**Extracted text**
- Opening Delimiter -

The product does not properly control the allocation and maintenance of a limited resource.

General Informations

Modes Of Introduction

Operation : The product could be operated in a system or environment with lower resource limits than expected, which might make it easier for attackers to consume all available resources.
System Configuration : The product could be configured with lower resource limits than expected, which might make it easier for attackers to consume all available resources.
Architecture and Design : The designer might not consider how to handle and throttle excessive resource requests, which typically requires careful planning to handle more gracefully than a crash or exit.
Implementation

Applicable Platforms

Language

Class: Not Language-Specific (Undetermined)

Technologies

Class: Not Technology-Specific (Undetermined)

- Closing Delimiter -

**Work task 1**
Answer these questions on the text about controlling a limited resource, one line each:
(a) What does the opening sentence say the product does not properly control?
(b) Under "Architecture and Design," what might the designer not consider?
(c) Which class is listed under "Technologies"?

**Material provided**
- Opening Delimiter -

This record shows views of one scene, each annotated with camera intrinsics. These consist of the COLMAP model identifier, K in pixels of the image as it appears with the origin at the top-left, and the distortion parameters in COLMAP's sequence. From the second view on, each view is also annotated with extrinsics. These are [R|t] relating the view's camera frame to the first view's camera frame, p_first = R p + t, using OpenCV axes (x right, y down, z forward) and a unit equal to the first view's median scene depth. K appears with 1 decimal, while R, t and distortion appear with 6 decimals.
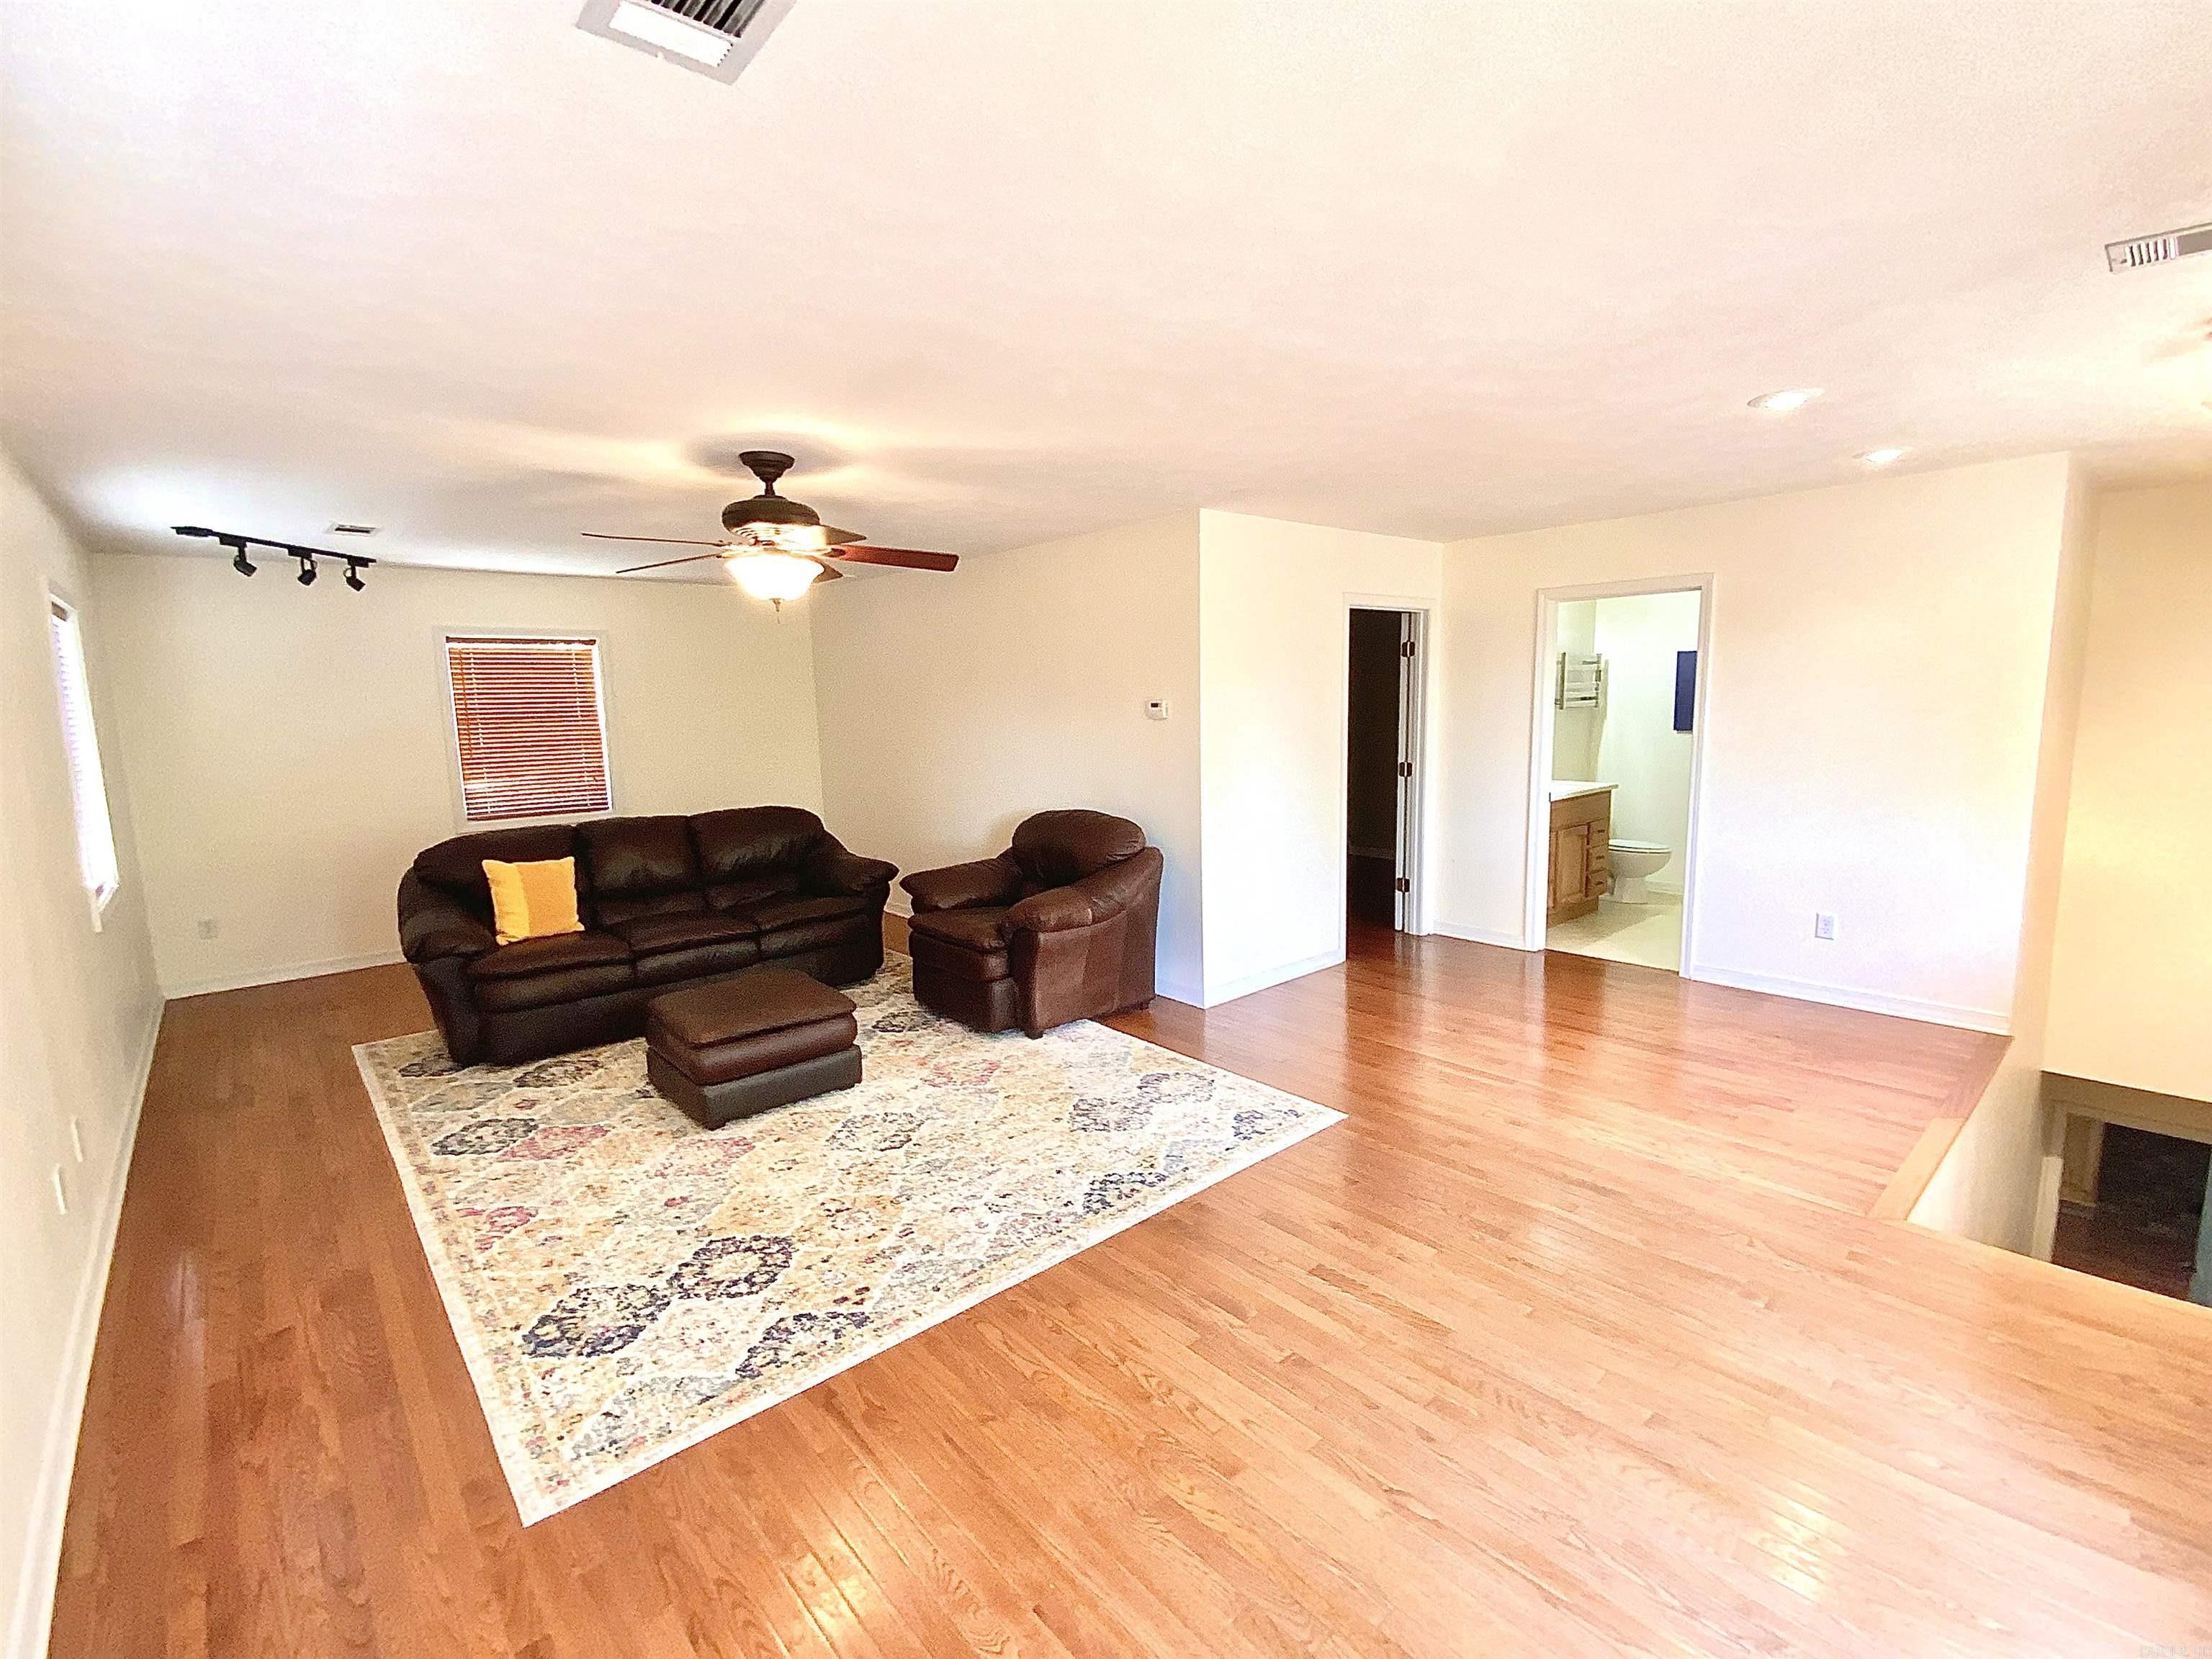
lens RADIAL K [[985.3, 0, 1106.0], [0, 985.3, 829.5], [0, 0, 1]] dist [0.023410, -0.020723]
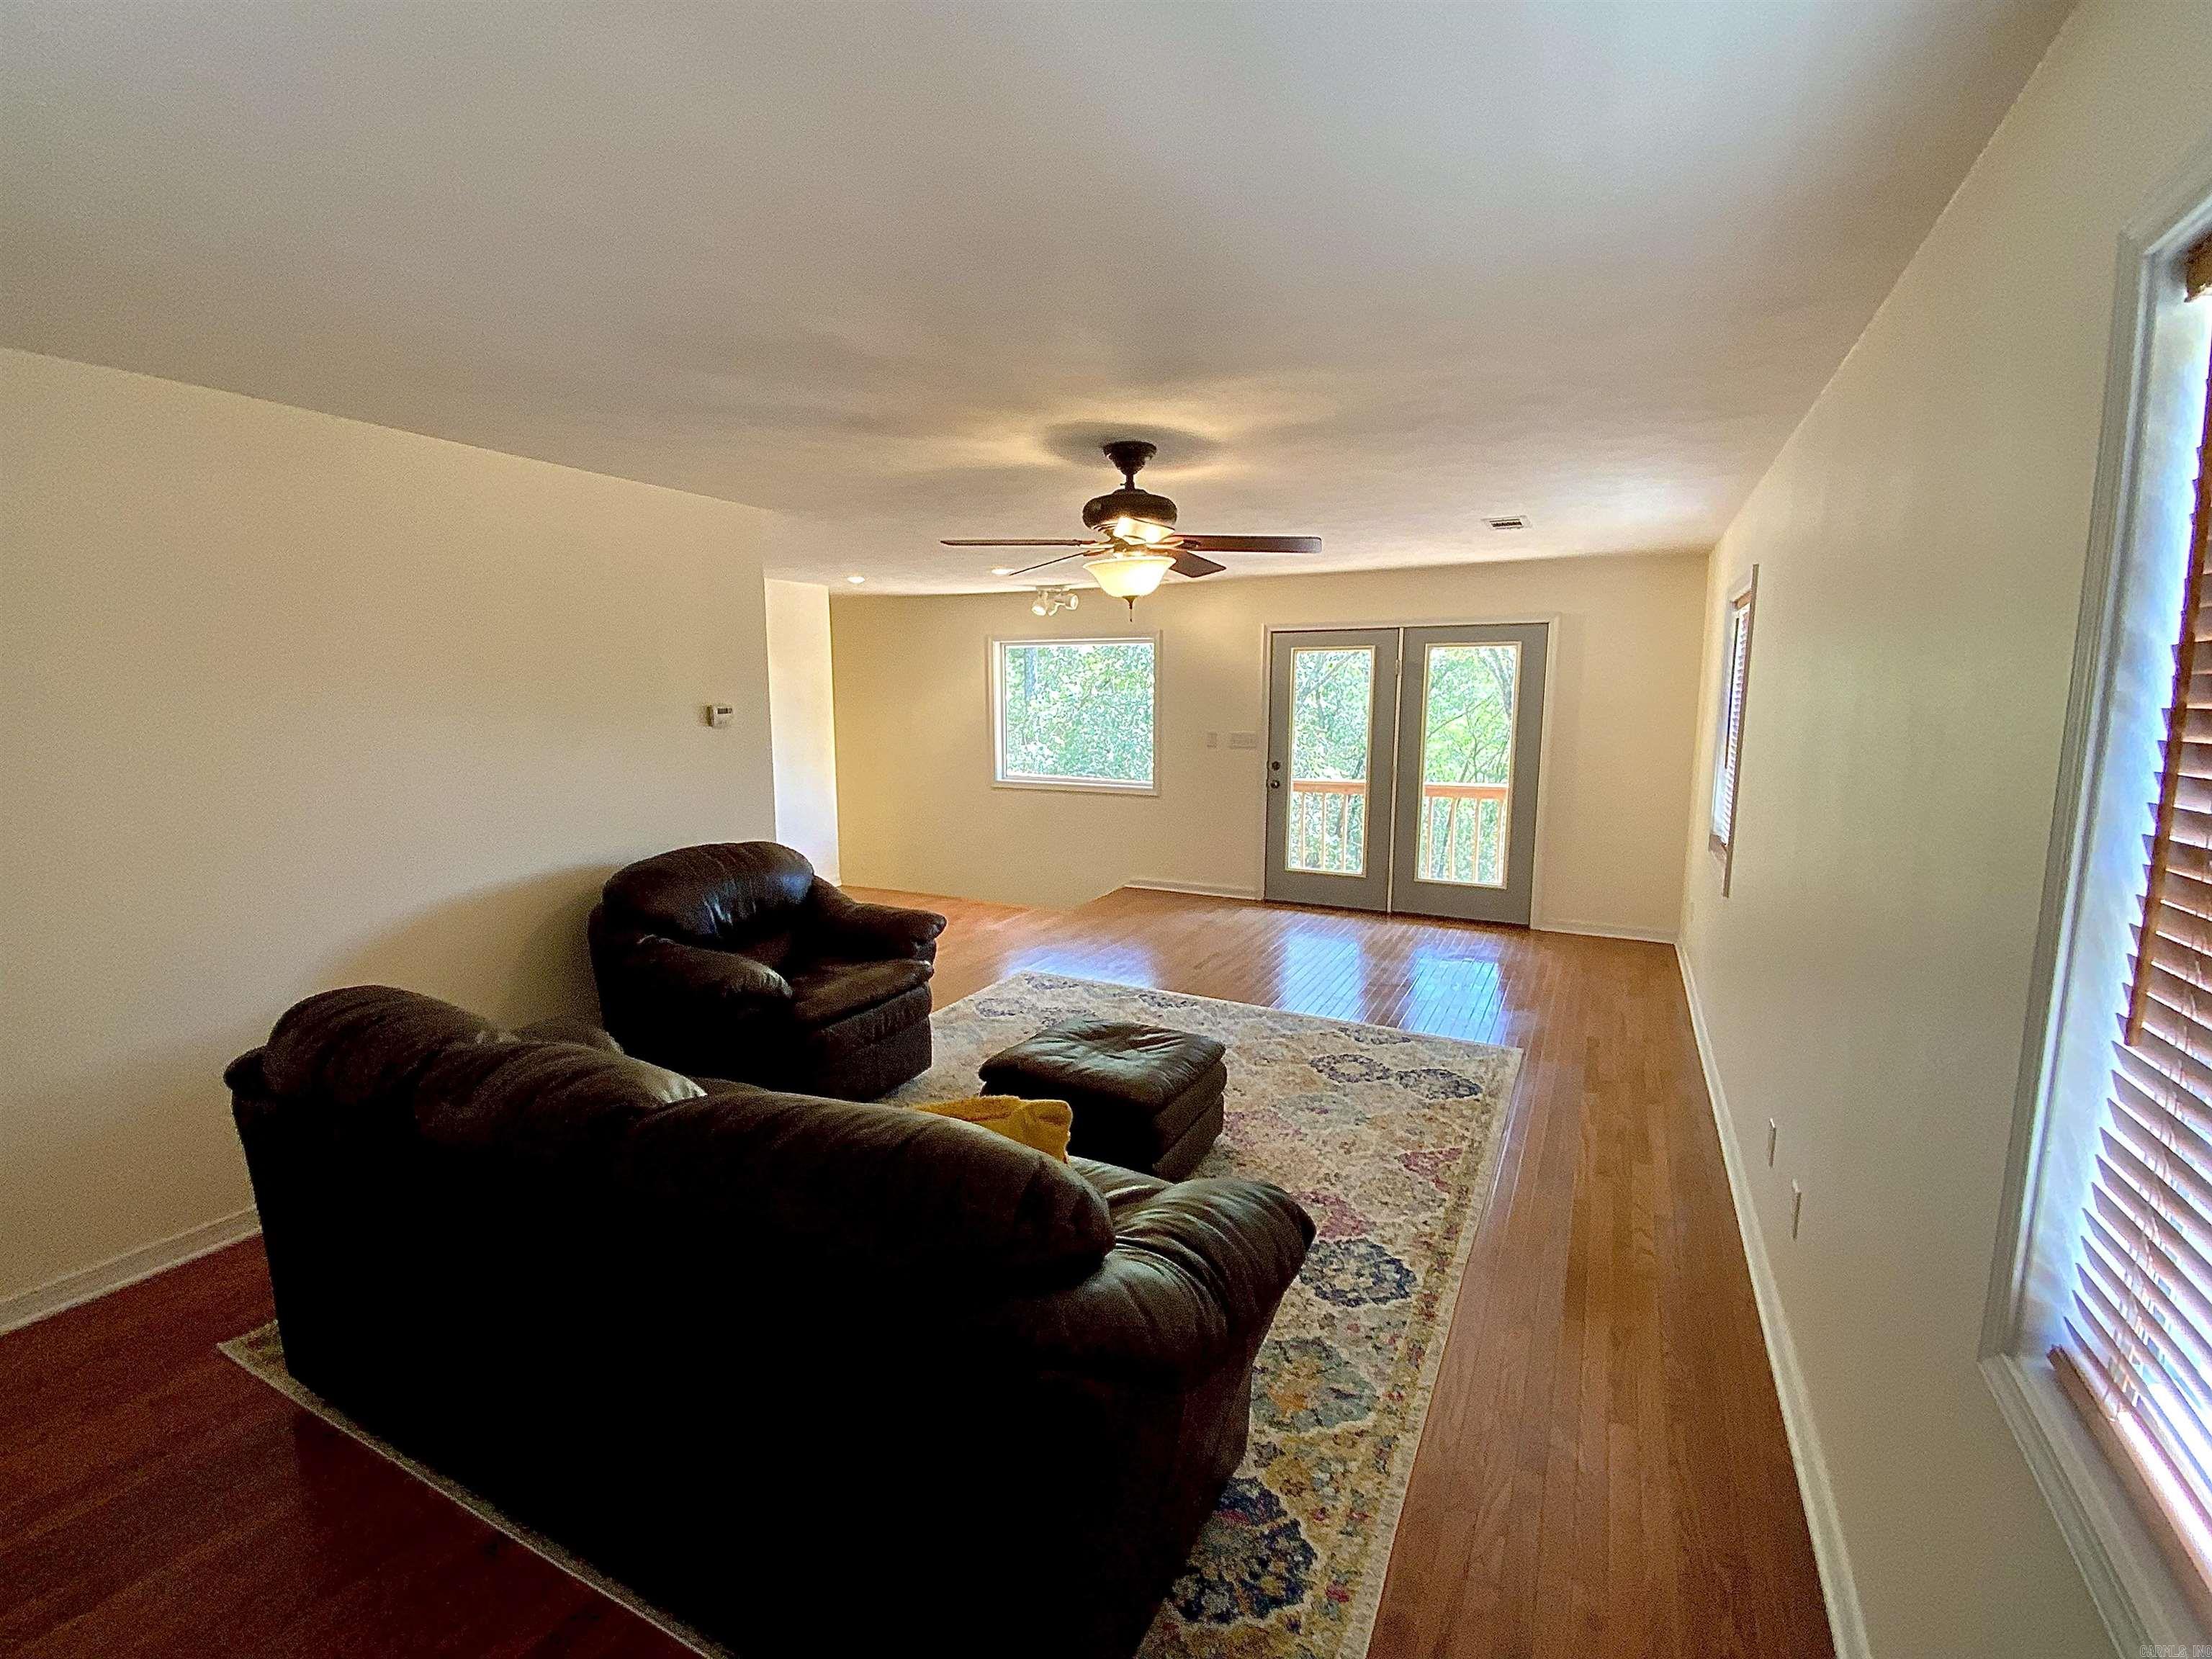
lens RADIAL K [[985.3, 0, 1106.0], [0, 985.3, 829.5], [0, 0, 1]] dist [0.023410, -0.020723]
pose [[-0.366849, -0.103284, 0.924529, -1.382752], [0.146088, 0.975091, 0.166899, -0.190572], [-0.918738, 0.196290, -0.342622, 1.551075]]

- Closing Delimiter -

**Work task 2**
Lay out every line of the records as a numbered list, skipping blank lines and leaving out the pictures.

**Task output 1**
(a) The allocation and maintenance of a limited resource.
(b) How to handle and throttle excessive resource requests.
(c) Not Technology-Specific (Undetermined).

**Task output 2**
1. This record shows views of one scene, each annotated with camera intrinsics. These consist of the COLMAP model identifier, K in pixels of the image as it appears with the origin at the top-left, and the distortion parameters in COLMAP's sequence. From the second view on, each view is also annotated with extrinsics. These are [R|t] relating the view's camera frame to the first view's camera frame, p_first = R p + t, using OpenCV axes (x right, y down, z forward) and a unit equal to the first view's median scene depth. K appears with 1 decimal, while R, t and distortion appear with 6 decimals.
2. lens RADIAL K [[985.3, 0, 1106.0], [0, 985.3, 829.5], [0, 0, 1]] dist [0.023410, -0.020723]
3. lens RADIAL K [[985.3, 0, 1106.0], [0, 985.3, 829.5], [0, 0, 1]] dist [0.023410, -0.020723]
4. pose [[-0.366849, -0.103284, 0.924529, -1.382752], [0.146088, 0.975091, 0.166899, -0.190572], [-0.918738, 0.196290, -0.342622, 1.551075]]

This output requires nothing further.